Use snake_case for event names and property keys. Be consistent — add_to_cart and addToCart are treated as two different event types.
DoDon’t
purchasePurchase, PURCHASE
add_to_cartaddToCart, AddToCart
page_viewpageView, PageView
product_nameproductName, ProductName

Always send timestamps

When you have the actual time an event occurred, include it in the timestamp field.
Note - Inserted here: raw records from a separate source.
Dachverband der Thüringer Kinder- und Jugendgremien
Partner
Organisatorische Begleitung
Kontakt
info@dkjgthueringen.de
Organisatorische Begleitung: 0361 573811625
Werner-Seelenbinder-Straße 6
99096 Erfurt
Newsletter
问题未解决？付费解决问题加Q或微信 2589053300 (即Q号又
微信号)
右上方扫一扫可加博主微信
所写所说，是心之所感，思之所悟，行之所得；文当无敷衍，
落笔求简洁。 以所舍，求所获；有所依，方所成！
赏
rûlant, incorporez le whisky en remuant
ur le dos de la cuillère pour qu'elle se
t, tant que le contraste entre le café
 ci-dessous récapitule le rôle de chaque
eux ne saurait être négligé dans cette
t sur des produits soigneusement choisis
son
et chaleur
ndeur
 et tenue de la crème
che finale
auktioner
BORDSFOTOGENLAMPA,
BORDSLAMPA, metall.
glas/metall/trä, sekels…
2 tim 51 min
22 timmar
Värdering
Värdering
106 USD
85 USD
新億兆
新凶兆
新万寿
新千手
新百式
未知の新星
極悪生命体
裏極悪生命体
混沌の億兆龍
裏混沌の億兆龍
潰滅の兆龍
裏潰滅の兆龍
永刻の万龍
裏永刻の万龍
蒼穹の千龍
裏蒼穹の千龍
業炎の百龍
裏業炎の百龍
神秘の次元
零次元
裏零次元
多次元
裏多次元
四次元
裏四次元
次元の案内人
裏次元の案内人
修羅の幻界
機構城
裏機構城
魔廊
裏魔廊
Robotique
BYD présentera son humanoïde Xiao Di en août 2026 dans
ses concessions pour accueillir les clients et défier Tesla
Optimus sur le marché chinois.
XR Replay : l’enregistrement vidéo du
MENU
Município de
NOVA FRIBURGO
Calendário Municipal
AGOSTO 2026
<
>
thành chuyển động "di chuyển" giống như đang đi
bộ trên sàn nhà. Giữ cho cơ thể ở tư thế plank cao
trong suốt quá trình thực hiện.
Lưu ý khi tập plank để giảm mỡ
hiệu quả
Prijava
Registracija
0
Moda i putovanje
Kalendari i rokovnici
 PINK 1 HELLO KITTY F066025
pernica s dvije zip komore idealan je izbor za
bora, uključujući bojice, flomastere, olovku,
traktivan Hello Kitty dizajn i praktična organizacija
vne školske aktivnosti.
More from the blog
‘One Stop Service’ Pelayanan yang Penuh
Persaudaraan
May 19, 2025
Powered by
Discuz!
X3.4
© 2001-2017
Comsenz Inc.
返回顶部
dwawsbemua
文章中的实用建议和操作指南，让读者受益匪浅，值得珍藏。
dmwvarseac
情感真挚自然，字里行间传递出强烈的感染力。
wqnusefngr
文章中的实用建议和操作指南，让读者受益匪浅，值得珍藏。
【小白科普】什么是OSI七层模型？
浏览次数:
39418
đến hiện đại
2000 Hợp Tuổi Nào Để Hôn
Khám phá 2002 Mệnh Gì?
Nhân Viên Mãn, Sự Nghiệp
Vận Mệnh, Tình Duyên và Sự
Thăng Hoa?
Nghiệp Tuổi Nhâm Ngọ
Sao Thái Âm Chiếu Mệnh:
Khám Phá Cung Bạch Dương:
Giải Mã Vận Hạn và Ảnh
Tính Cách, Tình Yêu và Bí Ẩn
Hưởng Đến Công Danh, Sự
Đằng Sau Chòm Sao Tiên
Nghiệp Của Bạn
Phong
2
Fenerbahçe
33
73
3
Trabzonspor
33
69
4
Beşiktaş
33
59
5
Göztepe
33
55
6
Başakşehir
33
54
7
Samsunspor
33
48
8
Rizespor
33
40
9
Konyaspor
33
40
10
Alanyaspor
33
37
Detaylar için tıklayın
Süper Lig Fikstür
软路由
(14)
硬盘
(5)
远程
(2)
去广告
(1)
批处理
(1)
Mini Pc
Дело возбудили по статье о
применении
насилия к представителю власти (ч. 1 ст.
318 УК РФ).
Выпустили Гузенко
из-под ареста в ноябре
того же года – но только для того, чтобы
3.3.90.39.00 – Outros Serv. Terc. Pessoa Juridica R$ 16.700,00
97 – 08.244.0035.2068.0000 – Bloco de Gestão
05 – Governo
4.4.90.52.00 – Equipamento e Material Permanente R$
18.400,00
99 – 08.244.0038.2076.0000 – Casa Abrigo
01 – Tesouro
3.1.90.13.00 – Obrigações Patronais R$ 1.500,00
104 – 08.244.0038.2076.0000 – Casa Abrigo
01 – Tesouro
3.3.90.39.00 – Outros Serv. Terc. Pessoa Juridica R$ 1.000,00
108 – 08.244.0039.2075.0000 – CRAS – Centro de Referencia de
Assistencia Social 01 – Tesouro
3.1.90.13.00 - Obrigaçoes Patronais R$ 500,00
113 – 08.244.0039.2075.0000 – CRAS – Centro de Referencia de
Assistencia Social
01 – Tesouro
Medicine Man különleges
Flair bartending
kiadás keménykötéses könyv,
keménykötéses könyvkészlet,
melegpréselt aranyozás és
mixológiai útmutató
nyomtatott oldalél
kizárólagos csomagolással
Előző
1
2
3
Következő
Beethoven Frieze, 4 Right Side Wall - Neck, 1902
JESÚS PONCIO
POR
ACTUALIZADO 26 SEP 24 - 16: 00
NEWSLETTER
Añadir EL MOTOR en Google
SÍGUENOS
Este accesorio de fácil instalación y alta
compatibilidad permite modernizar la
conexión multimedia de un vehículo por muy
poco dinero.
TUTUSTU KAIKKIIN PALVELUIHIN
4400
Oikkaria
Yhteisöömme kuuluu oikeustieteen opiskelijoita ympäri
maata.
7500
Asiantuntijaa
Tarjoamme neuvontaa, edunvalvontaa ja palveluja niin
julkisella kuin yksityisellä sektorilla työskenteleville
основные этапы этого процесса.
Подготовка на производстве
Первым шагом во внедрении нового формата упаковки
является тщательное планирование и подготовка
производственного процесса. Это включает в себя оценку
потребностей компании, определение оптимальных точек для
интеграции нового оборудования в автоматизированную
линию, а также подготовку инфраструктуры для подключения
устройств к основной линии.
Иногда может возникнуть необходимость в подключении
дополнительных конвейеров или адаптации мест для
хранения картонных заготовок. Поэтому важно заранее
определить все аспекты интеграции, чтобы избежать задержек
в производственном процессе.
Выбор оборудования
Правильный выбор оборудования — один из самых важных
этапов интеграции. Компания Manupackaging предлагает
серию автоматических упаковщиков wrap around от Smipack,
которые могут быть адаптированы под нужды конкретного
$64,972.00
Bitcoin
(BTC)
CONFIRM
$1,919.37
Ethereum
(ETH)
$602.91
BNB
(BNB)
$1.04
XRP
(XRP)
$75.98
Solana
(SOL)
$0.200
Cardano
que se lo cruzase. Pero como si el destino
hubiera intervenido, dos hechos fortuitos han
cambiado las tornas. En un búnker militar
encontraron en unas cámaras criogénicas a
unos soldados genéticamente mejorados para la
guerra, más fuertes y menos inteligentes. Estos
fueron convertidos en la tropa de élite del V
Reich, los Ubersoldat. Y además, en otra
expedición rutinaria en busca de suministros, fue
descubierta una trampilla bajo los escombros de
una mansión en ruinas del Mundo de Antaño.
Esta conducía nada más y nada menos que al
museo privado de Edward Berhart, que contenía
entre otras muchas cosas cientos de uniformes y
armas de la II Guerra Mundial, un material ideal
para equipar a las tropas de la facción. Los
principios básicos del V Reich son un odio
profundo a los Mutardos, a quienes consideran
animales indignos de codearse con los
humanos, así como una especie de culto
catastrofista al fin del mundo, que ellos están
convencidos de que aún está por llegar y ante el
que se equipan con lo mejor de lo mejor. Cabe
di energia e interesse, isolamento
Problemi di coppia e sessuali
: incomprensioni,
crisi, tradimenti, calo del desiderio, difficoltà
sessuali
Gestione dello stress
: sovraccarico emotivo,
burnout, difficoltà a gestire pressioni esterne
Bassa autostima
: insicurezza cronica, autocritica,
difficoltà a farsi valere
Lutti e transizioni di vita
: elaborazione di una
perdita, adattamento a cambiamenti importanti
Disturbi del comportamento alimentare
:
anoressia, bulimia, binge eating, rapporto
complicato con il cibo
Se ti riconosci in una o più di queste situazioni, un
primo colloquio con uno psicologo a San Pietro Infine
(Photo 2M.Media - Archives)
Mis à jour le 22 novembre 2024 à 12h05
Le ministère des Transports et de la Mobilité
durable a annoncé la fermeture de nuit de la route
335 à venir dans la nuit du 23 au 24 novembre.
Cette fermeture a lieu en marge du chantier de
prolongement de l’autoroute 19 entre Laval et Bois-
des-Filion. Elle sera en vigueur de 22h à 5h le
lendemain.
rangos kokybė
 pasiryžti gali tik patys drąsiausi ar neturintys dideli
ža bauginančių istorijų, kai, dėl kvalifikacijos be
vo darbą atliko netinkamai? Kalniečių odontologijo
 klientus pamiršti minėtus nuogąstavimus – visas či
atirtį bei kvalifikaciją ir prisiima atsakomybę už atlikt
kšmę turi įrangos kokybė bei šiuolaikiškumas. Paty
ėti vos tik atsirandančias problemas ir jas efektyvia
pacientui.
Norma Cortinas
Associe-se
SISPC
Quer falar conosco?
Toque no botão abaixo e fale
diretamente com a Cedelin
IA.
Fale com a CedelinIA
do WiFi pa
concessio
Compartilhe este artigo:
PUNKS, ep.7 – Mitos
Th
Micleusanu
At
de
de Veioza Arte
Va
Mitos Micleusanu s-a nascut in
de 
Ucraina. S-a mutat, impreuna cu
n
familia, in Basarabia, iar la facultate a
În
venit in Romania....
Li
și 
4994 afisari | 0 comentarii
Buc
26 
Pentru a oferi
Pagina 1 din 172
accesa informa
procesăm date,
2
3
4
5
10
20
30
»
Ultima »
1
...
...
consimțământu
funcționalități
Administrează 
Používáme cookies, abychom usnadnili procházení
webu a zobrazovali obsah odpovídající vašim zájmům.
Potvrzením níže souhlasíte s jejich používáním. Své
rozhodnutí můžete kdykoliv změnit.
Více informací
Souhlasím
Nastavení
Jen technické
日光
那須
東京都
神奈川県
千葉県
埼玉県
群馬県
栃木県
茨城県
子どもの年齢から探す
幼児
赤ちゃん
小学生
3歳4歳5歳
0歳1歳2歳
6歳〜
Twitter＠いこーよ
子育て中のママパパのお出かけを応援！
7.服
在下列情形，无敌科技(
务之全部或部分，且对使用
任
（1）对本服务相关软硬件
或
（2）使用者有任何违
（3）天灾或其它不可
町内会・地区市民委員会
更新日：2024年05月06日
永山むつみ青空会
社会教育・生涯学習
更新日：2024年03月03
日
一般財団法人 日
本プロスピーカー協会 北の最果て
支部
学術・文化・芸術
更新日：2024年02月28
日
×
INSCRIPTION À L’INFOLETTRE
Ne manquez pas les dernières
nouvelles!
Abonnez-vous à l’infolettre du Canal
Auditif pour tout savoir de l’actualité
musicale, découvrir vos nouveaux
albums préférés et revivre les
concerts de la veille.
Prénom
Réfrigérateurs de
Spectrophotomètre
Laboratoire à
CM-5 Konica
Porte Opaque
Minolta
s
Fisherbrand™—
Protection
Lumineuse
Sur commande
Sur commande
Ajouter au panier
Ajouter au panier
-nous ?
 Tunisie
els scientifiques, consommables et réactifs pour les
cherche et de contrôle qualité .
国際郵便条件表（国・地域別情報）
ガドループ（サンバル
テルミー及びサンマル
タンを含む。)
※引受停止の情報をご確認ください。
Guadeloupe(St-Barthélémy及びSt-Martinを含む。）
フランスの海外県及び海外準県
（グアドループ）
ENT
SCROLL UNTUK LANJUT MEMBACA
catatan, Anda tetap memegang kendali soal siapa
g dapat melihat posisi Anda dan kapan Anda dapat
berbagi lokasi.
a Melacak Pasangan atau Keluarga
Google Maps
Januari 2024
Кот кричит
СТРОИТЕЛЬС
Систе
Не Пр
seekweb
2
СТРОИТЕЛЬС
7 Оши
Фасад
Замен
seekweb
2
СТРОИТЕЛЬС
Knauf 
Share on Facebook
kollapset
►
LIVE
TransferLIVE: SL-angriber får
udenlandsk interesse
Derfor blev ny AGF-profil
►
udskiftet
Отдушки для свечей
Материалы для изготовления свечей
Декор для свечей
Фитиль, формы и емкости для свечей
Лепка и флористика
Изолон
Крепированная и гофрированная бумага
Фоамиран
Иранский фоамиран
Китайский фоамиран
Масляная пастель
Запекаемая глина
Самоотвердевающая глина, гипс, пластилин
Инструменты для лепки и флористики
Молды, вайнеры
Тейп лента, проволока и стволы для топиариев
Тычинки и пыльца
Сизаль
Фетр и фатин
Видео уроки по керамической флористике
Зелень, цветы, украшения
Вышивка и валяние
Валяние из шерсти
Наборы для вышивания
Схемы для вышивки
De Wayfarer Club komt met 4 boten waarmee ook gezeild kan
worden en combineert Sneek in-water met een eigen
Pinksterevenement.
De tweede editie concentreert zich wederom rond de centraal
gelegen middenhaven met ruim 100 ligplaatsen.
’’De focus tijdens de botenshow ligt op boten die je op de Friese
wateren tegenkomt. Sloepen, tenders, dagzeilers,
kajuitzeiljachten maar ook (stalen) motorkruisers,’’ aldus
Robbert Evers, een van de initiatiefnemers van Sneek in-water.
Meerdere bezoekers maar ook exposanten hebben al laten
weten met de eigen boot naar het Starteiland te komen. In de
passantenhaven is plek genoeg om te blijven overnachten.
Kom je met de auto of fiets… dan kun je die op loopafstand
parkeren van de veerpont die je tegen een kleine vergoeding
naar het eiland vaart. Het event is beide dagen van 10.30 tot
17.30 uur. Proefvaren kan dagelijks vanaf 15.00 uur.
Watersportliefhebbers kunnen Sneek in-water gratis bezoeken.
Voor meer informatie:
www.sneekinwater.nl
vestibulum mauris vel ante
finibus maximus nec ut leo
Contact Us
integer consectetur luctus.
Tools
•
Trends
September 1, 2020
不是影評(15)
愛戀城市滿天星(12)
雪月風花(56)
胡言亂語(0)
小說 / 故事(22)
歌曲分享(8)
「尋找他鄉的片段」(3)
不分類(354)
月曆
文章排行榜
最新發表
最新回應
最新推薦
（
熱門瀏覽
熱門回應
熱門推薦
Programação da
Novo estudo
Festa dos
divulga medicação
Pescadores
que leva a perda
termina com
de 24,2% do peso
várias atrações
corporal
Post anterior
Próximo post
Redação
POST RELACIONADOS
This is especially important for:
  • Historical imports — backfilling data from your database
  • Offline events — POS transactions, call center interactions
  • Queued events — events that were collected offline and sent later
If you omit the timestamp, the event is recorded at the time the API receives it, which may not reflect when the action actually happened.

Handle errors properly

After each API call, check the response for rejected users.
const response = await fetch("https://api.revbridge.ai/ingest/events", {
  method: "POST",
  headers: { /* ... */ },
  body: JSON.stringify(payload),
});

const data = await response.json();

if (data.users_rejected > 0) {
  console.error(`[RevBridge] ${data.users_rejected} users rejected`, {
    trace_id: data.trace_id,
    errors: data.errors,
  });
  // Fix the rejected users and retry them
}
Always log the trace_id from every response. If you need to contact RevBridge support, the trace ID allows us to quickly locate your request.

Be aware of idempotency

The Events API does not deduplicate events. If you send the same event twice, it will be recorded twice. Design your integration to avoid double-sends:
  • Use a send log. Track which events you’ve successfully sent (by your own event ID or a hash) and skip duplicates on retry.
  • Handle retries carefully. Only retry when you receive a network error or 503. A 202 response means the data was accepted — do not re-send it.
  • Check users_accepted. On 202, only retry the users listed in the errors array after fixing the validation issues.

Validate before sending

Catch problems early by validating your data before making API calls:
  • Every user has at least one primary identifier (user_id, email, phone_number, or anon_id)
  • Every user has at least one event
  • Every event has a non-empty event_name
  • revenue and event_value are numeric (not strings)
  • timestamp is in ISO 8601 format when provided
  • The batch has no more than 1,000 users
If all users in a request fail validation, the API returns 400 instead of 202. Validating client-side prevents entire batches from being rejected.

Optimize payload size

Keep your payloads efficient:
  • Only send properties that are relevant to each event. Avoid sending empty strings or null values.
  • Use short, descriptive property names.
  • For large imports, split into multiple requests of 500–1,000 users each.
  • Total payload must be under 10 MB per request.